Uwielbiałbym walkę z Braehmerem, bierzemy ją od razu - ale tylko w Stanach Zjednoczonych. Ale ja nie wierzę, że ekipa Sauerlanda zgodzi się zabrać jednego z niewielu dobrze sprzedających się w telewizji mistrzów i ryzykować jego karierę poza Niemcami. Widziałem walkę z Głażewskim. Prawda o kategorii półcieżkiej, tej na najwyższym poziomie, jest taka, że jeśli nie masz nokautującego uderzenia, to nie ma dla ciebie tam miejsca. Każdy z czołówki przejedzie po tobie jak czołg, bo będzie wiedział, że nie masz w rękach granatów. Andrzej nie ma tego problemu – z obu rąk. Wielokrotnie to udowadniał.

- Inny poziom niż Andrzej, ale pięściarz bardzo ważny dla Warriors Boxing - Patryk Szymański.
Patryk wyjechał na Święta do domu, ale 15 stycznia będzie ponownie w jednej z naszych sal treningowych na Florydzie. Trener Chico Rivas u którego mieszka i trenuje, nie może się go doczekać.

- Za każdym razem kiedy rozmawiamy o Szymańskim, jesteś coraz bardziej optymistycznie nastawiony do jego przyszłości.
Bo jestem. Zrobił olbrzymi skok, przeskoczył kilka poziomów podczas pobytu na Florydzie. Ma szanse sparować z naprawdę dobrymi, znanymi nie tylko w USA pięściarzami - wszyscy na miejscu wiemy jak wyglądały jego sparingi, kiedy zaczynał, i jak wyglądały, jak wylatywał na Święta do rodziny. Dwóch różnych ludzi: na początku więcej zbierał. Później ci sami przeciwnicy zbierali od niego. Każdy byłby dumny, gdyby jego pupil spełniałyby pokładane w nim nadzieje. Z nawiązką. Patryk wciąga w siebie umiejętności rywala, uwagi trenera jak gąbka. Trenerzy tylko go komplementują. W boksie bardzo ważna jest umiejętność bycia cierpliwym - to było widać w ostatniej walce z Kingiem w Chicago. Po pierwszym nokdaunie, King chciał zamienić walkę w bijatykę, ale Patryk nigdy mu na to nie pozwolił. Nigdy się nie "podpalił", robił dokładnie to, co mówili trenerzy. Chico był z niego dumny.

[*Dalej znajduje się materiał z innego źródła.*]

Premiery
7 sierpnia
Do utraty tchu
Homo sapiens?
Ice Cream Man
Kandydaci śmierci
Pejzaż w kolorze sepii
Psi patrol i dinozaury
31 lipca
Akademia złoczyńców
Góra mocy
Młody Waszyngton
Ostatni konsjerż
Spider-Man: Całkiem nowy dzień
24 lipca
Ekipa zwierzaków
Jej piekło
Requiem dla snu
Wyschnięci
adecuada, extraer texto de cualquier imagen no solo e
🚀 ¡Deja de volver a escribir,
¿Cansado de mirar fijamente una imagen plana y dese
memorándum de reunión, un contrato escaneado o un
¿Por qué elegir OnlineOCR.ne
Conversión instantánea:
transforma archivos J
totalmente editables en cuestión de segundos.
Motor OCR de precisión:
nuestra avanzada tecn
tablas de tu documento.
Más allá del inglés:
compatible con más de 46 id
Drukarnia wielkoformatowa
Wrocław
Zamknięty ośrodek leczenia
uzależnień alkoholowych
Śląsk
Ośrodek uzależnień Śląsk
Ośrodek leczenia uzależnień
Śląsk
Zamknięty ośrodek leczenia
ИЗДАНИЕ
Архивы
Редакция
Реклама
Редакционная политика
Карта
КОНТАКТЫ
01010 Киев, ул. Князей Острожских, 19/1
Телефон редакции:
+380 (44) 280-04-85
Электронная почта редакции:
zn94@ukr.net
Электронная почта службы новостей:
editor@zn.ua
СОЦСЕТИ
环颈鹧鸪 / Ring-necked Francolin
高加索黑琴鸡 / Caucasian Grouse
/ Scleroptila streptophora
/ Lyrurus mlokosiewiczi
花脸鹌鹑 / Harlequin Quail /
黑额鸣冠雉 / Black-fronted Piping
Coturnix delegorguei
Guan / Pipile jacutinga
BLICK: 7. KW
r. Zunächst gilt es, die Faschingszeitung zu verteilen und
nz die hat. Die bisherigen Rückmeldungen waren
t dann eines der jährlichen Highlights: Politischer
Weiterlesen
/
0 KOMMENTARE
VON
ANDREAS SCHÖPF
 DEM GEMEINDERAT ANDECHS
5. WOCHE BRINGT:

- Pracujesz od lat z Andrzejem Wasilewskim i Piotrem Wernerem więc chyba można zapytać o Artura Szpilkę, jego planach pobytu w USA?
Można - ale nie mogę nic oficjalnie o przyszłości Artura w USA powiedzieć. To sprawa, którą pozostawiam - na razie - moim polskim partnerom. Wróćmy do tej rozmowy za kilka miesięcy.